[TASK DETAILS]: Report the number of lines in the data below where the string "down" shows up, and only that number.

[INFORMATION SUPPLIED]:
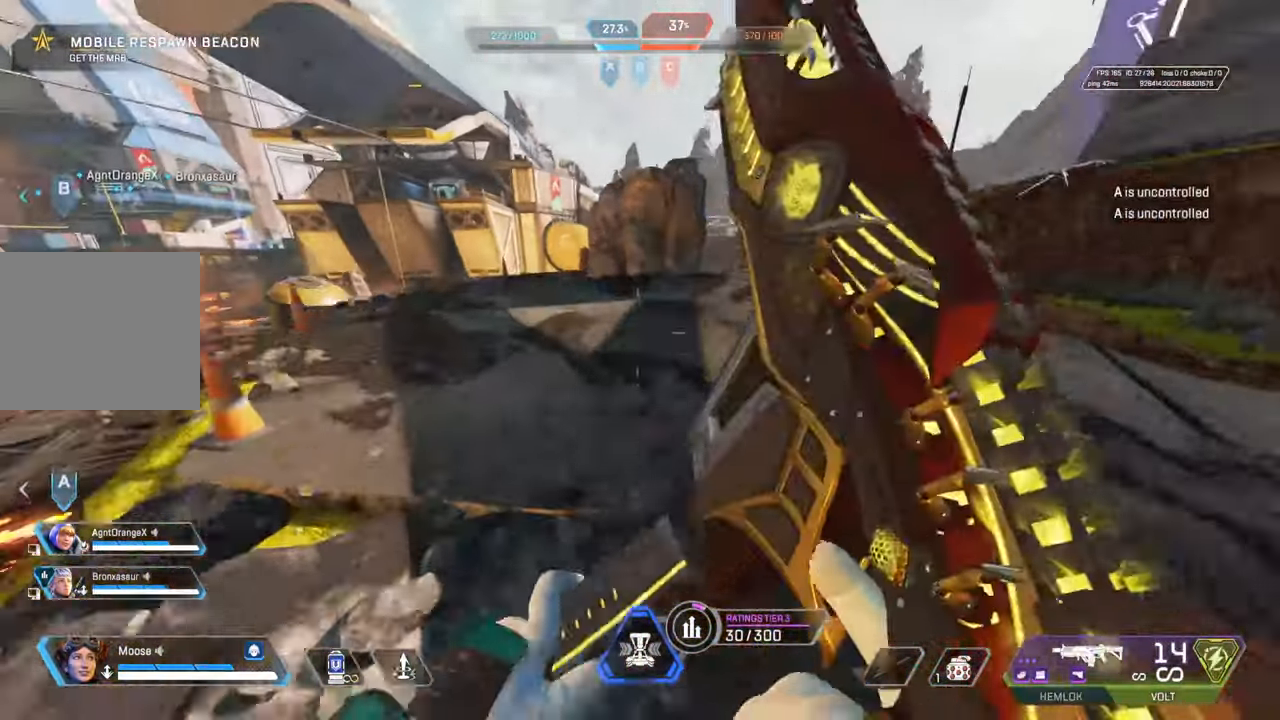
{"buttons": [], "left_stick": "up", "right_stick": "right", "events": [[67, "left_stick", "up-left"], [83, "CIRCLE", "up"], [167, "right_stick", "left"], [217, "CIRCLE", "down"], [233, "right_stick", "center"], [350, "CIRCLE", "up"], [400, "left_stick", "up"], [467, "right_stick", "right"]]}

--

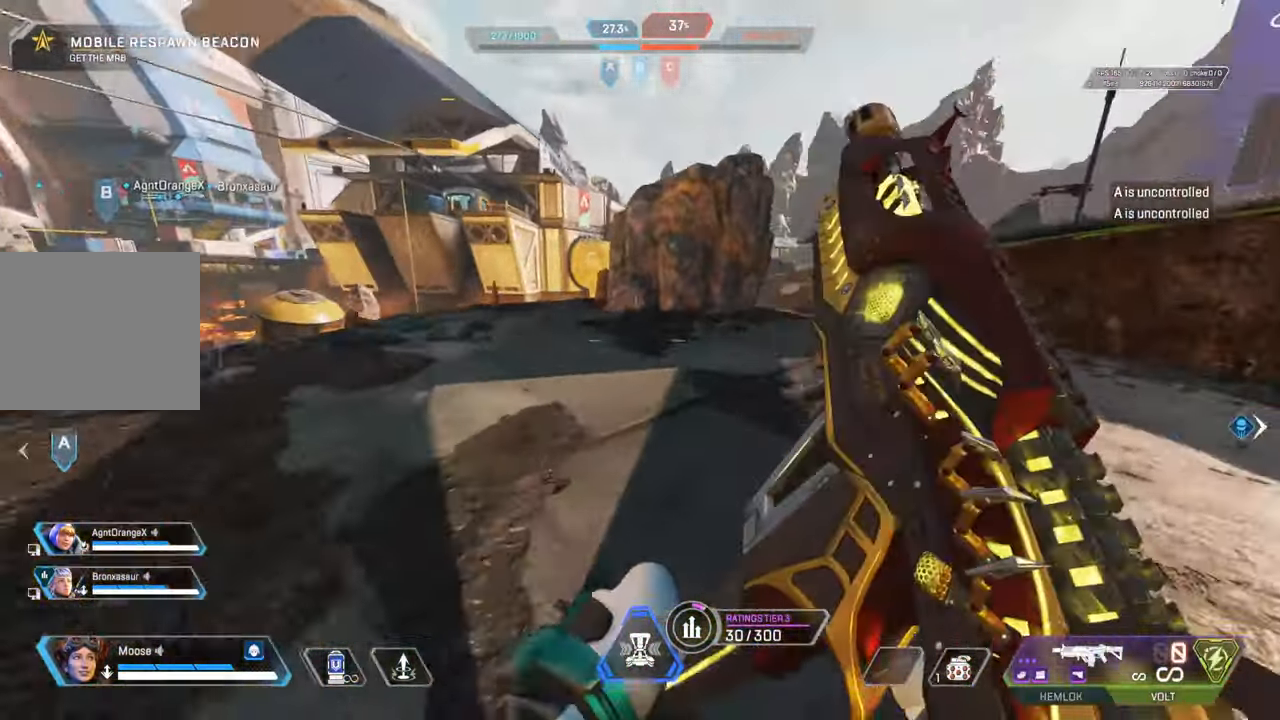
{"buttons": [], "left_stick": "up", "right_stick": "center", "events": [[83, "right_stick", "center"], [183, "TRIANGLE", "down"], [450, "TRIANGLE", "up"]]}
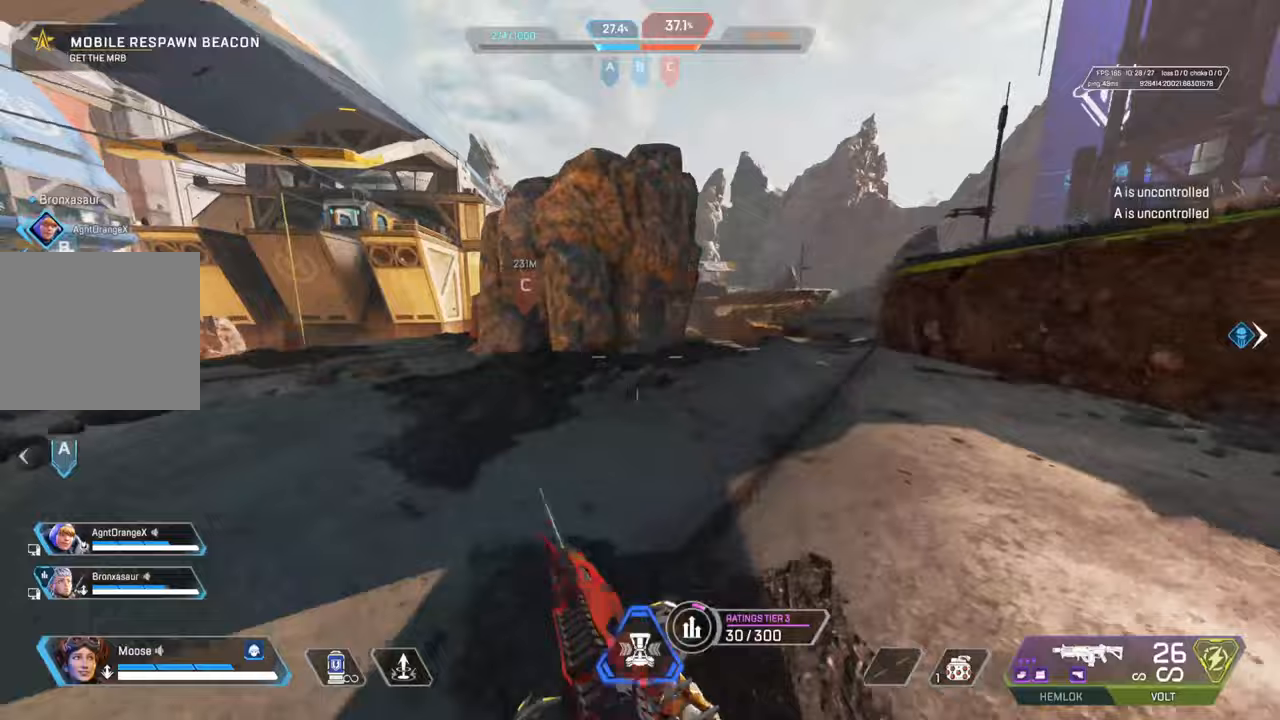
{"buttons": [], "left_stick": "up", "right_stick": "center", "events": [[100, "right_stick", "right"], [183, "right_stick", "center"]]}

[ANSWER FOR THE TASK]: 2